In a competitive market government should treat everyone equally by the same rules. Big banks do not exist in a competitive market as they are heavily shielded from competition, protected from failure, and massively subsidized by the government. As such they should be required to adhere to far more stringent rules.
I do agree that those rules should be transparent and not "unwritten" though.
Your comment is simply saying: contrast people who participated in the real estate bubble with responsible people who did not. I agree that the second group suffered because of the first and that this is unjust. Whether we can expect people generally to not participate in market manias to avoid such a predicament, is another question.
The problem wasn't so much that people took/were given loans they couldn't afford. Default rates fell for many years along with lending standards (not requiring a job, assets, or income for a loan became common). Continuous rapidly rising home prices kept defaults low. Believing home prices would always rise (at some minimum rate) made it rational for borrowers and lenders engage in this behavior.

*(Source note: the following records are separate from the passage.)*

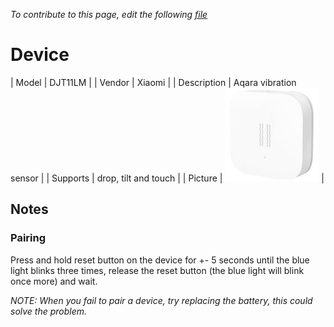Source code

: 
*To contribute to this page, edit the following
[file](https://github.com/Koenkk/zigbee2mqtt.io/blob/master/docgen/device_page_notes.js)*

# Device

| Model | DJT11LM  |
| Vendor  | Xiaomi  |
| Description | Aqara vibration sensor |
| Supports | drop, tilt and touch |
| Picture | ![../images/devices/DJT11LM.jpg](../images/devices/DJT11LM.jpg) |

## Notes


### Pairing
Press and hold reset button on the device for +- 5 seconds until the
blue light blinks three times, release the reset button (the blue light will blink once more) and wait.

*NOTE: When you fail to pair a device, try replacing the battery, this could solve the problem.*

To argue they were being irrational, you'd have to show that it was irrational for them to believe in the myth that this trend would never end, which is tantamount to expecting markets to not experience manias or bubbles.
It would be great to see the long term results as compared to buying less risky assets, like treasuries. It's not a question of whether the market's returns are positive over the long run, but whether they are positive enough to justify the additional risk.
I do agree that those rules should be transparent and not "unwritten" though.